ASSIGNMENT 1 | Reproduce a passage from the Daimler powertrain text, beginning at the words "Prof Dr Thomas" and stopping after "sign of disorientation?".
ASSIGNMENT 2 | Write what comes next in the Daimler powertrain text, picking up right after its last line.

+++ TEXT FOR ANALYSIS +++

Embase, a joint venture between Daimler AG, The Mobility House AG and GETEC, is set to commence operation of the world’s largest 2nd use battery storage system this year in Lünen in the Westphalia region of Germany. Used systems from second-generation smart electric drive vehicles are combined to create stationary storage systems and marketed on the German primary energy balancing market.
Interview Prof. Dr. Thomas Weber: “Electric mobility at Daimler will be in the six figures by 2020”
Prof Dr Thomas Weber, 62, has been responsible for Daimler Group Research and Mercedes-Benz Cars Development for 12 years. This means he is involved in a key position in the ongoing largest technological transformation of the automobile in its 130-year history. In the interview, he summarises where we stand in powertrain development and provides a look ahead.
Professor Weber, petrol models, diesel models, plug-in hybrids, battery or hydrogen – is this confusing variety really necessary? Or a sign of disorientation?
Weber: It is a necessity. And that is precisely the reason why Daimler deliberately opted not for a solitary type of powertrain for tomorrow’s mobility, but for a coexistence of different technologies. These are optimally tailored to the particular customer needs and vehicle types. You have to remember that we have a vehicle range without equal. From microcars to heavy-duty transports, we cover all mobility requirements. And that requires us to see the whole picture. All types of powertrains you mentioned have their justification and chances. Customers are not looking to sacrifice in the sense of “less car”. That is why we emphasise enhanced efficiency through more intelligent technology – and we do it consistently across all model series.
Let us look at the individual alternatives. Does the diesel engine actually still have a future?
We are sure it does! Especially in Europe, diesel engines are the most economical and efficient alternative for those who drive a lot. Our new premium diesel models are more fuel efficient and more powerful, lighter and more compact than ever before – and they are designed to meet all future emission standards worldwide. Diesel engines in trucks and cars are indispensable if traffic-related CO2 emissions are to be cut further.
And the petrol engine?

+++ SUPPLIED ENTRIES +++

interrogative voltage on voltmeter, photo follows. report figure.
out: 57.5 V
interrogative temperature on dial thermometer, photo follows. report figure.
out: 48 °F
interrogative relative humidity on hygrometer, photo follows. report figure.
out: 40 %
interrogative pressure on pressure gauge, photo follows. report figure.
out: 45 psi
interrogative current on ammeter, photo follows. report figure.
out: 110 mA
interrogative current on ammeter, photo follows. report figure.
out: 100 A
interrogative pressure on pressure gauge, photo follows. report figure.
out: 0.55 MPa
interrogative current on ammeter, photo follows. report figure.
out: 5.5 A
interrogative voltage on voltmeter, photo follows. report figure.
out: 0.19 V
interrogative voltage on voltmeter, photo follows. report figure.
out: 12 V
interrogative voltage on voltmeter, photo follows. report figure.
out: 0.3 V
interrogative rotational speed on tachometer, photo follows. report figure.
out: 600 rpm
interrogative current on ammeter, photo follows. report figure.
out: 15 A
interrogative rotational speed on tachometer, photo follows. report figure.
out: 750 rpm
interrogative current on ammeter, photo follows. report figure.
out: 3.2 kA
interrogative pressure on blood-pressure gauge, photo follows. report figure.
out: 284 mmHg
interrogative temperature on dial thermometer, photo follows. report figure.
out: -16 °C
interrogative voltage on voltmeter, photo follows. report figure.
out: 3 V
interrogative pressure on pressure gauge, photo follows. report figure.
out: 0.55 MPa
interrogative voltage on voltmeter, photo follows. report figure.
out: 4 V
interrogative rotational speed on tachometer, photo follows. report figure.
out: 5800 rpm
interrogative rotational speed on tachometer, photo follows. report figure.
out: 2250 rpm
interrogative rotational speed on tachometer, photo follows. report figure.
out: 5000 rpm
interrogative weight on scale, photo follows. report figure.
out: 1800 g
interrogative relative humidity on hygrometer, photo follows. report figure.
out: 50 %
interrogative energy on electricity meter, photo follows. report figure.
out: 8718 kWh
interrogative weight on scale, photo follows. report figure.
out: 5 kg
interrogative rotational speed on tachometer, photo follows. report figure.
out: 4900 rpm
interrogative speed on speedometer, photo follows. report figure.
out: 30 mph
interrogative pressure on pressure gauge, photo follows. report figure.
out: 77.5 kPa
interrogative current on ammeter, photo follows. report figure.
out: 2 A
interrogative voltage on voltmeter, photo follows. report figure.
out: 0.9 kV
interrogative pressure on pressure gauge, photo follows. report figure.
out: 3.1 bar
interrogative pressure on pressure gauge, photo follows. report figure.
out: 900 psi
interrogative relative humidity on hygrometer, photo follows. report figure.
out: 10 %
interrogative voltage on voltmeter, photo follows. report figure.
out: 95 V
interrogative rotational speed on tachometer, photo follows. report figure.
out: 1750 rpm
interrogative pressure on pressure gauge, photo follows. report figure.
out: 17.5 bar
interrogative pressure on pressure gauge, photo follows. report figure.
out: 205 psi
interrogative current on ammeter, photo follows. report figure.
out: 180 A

+++

WRITTEN RESPONSE 1 |
Prof Dr Thomas Weber, 62, has been responsible for Daimler Group Research and Mercedes-Benz Cars Development for 12 years. This means he is involved in a key position in the ongoing largest technological transformation of the automobile in its 130-year history. In the interview, he summarises where we stand in powertrain development and provides a look ahead.
Professor Weber, petrol models, diesel models, plug-in hybrids, battery or hydrogen – is this confusing variety really necessary? Or a sign of disorientation?

WRITTEN RESPONSE 2 |
It too has undergone a remarkable development in the last ten years, internal friction, variable valve timing, direct injection and turbocharging, just to name a few. And it will make further progress – with the introduction of petrol particulate filters as standard, and especially with the introduction of the 48-volt systems. Please keep in mind: We managed to cut the fuel consumption of our vehicle fleet practically by half within 20 years thanks to the rigorous advancement of the internal combustion engines. We will continue on this path, because the internal combustion engine and electrification are not in competition with each other. They are perfect partners for many use cases. For example, the general weakness of petrol engines in the area of efficiency under partial load is overcome with the hybridisation and this blows the door for further downsizing wide open.
Are plug-in hybrids more than a technology to bridge the gap?
In any case, it’s a bridge that spans far into the future. Plug-in hybrid technology represents a significant efficiency gain and the possibility to drive locally emission-free without range restrictions. The possible distances will soon be considerably longer still in light of the rapid development of the battery technology. But above all, plug-in technology is the decisive and likewise mental entry into electric mobility. People will almost playfully learn necessary behaviour like regular charging.
This brings us to battery-powered electric vehicles. Their range is insufficient, charging takes too long and they cost too much – so the criticisms we hear every day. What’s your response?
You can blame a sports car for not offering room for nine, an RV for not fitting in an underground car park and a smart electric drive for not being suitable for driving from Hamburg to Rome. But that is misleading. An electric vehicle is certainly not the right answer yet for people who regularly drive long distances between cities or on the motorway. But who actually does that? In reality, the usage profile of many cars is actually quite different.
What does the usage profile look like from your point of view?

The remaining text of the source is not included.